任务 1:
在存储桶权限策略说明中,授予获取存储桶跨域配置的权限时,策略的 action 是什么?
任务 2:
接着存储桶权限策略说明的末尾续写下去。

给定文本:

授予只能获取 APPID 为1250000000 ,地域为ap-beijing ,存储桶为examplebucket-1250000000的 ACL 的操作权限,其策略详细内容如下:

{
  "version": "2.0",
  "statement": [
    {
      "action": [
        "name/cos:GetBucketACL"
      ],
      "effect": "allow",
      "resource": [
        "qcs::cos:ap-beijing:uid/1250000000:examplebucket-1250000000/"
      ]
    }
  ]
}

设置存储桶跨域配置

API 接口为:Put Bucket CORS,若授予其操作权限,则策略的actionname/cos:PutBucketCORS

示例

授予只能设置 APPID 为1250000000 ,地域为ap-beijing ,存储桶为examplebucket-1250000000的跨域配置的操作权限,其策略详细内容如下:

{
  "version": "2.0",
  "statement": [
    {
      "action": [
        "name/cos:PutBucketCORS"
      ],
      "effect": "allow",
      "resource": [
        "qcs::cos:ap-beijing:uid/1250000000:examplebucket-1250000000/"
      ]
    }
  ]
}

获取存储桶跨域配置

API 接口为:Get Bucket CORS,若授予其权限,则策略的actionname/cos:GetBucketCORS

示例

授予只能获取 APPID 为1250000000 ,地域为ap-beijing ,存储桶为examplebucket-1250000000的跨域配置的操作权限,其策略详细内容如下:

{
  "version": "2.0",
  "statement": [
    {
      "action": [
        "name/cos:GetBucketCORS"

提供资料:
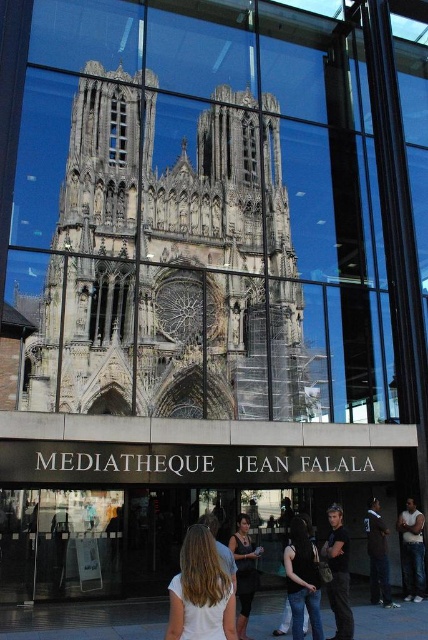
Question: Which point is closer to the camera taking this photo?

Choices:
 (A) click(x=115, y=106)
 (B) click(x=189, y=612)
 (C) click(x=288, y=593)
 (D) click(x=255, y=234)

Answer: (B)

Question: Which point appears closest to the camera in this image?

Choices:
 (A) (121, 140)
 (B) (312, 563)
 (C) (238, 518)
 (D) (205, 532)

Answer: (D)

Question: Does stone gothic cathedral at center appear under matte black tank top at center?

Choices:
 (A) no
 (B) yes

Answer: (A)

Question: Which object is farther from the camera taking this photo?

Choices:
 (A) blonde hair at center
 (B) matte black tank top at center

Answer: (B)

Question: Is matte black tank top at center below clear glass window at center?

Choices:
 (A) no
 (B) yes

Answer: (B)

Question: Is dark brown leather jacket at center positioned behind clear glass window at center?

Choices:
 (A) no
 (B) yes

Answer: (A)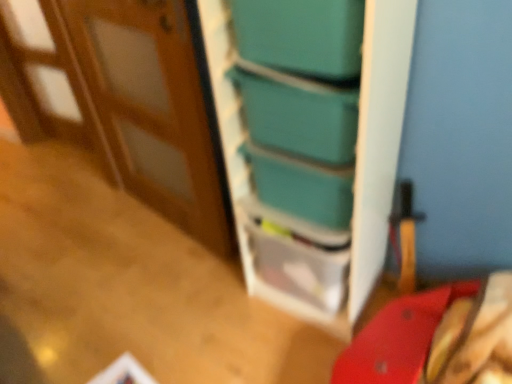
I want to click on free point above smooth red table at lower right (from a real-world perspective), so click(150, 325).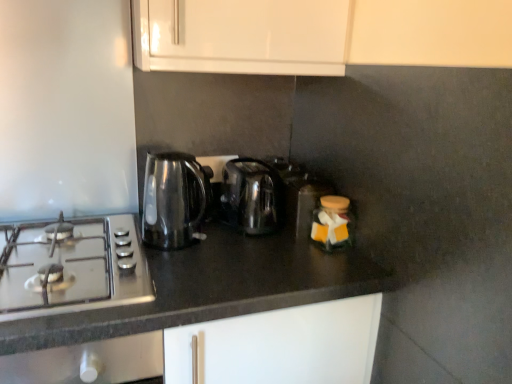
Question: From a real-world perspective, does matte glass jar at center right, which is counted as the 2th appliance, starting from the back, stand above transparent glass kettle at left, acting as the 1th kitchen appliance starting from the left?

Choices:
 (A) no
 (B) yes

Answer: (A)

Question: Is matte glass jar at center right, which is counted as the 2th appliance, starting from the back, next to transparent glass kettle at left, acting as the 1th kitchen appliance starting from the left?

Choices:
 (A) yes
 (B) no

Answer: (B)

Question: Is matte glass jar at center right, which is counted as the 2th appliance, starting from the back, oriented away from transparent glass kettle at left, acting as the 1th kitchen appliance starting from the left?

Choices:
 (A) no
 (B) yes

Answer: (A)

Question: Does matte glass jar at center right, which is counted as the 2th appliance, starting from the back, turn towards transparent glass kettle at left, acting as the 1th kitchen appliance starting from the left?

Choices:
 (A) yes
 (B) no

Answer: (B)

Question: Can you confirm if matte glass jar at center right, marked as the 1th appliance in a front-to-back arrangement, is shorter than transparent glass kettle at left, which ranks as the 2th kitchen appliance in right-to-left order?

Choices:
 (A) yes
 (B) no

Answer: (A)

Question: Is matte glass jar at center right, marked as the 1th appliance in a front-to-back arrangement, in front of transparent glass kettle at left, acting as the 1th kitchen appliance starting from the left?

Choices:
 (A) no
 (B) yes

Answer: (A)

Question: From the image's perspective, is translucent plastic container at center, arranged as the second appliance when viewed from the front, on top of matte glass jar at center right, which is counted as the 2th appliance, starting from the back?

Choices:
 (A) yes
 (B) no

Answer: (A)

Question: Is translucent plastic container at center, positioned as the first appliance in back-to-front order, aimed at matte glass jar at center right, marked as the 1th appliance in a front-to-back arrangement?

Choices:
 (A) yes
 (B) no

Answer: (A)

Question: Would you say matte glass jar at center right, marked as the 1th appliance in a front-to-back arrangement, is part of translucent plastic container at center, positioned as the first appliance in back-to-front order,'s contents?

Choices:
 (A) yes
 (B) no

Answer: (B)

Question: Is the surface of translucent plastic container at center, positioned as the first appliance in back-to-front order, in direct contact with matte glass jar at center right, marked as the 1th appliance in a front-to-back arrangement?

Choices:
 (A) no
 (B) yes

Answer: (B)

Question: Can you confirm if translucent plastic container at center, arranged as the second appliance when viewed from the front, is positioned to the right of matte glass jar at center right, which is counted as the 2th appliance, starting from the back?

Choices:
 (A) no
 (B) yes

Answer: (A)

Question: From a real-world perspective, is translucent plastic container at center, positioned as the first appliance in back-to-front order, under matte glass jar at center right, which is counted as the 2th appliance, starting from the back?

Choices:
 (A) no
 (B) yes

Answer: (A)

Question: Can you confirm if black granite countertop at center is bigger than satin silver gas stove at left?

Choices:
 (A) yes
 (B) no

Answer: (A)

参考答案 1:
name/cos:GetBucketCORS

参考答案 2:
      ],
      "effect": "allow",
      "resource": [
        "qcs::cos:ap-beijing:uid/1250000000:examplebucket-1250000000/"
      ]
    }
  ]
}

删除存储桶跨域配置

API 接口为:Delete Bucket CORS,若授予其操作权限,则策略的 actionname/cos:DeleteBucketCORS

示例

授予只能删除 APPID 为1250000000 ,地域为ap-beijing ,存储桶为examplebucket-1250000000的跨域配置的操作权限,其策略详细内容如下:

{
  "version": "2.0",
  "statement": [
    {
      "action": [
        "name/cos:DeleteBucketCORS"
      ],
      "effect": "allow",
      "resource": [
        "qcs::cos:ap-beijing:uid/1250000000:examplebucket-1250000000/"
      ]
    }
  ]
}

设置存储桶生命周期

API 接口为:Put Bucket Lifecycle,若授予其操作权限,则策略的actionname/cos:PutBucketLifecycle

示例

授予只能设置 APPID 为1250000000 ,地域为ap-beijing ,存储桶为examplebucket-1250000000的生命周期配置的操作权限,其策略详细内容如下:

{
  "version": "2.0",
  "statement": [
    {
      "action": [
        "name/cos:PutBucketLifecycle"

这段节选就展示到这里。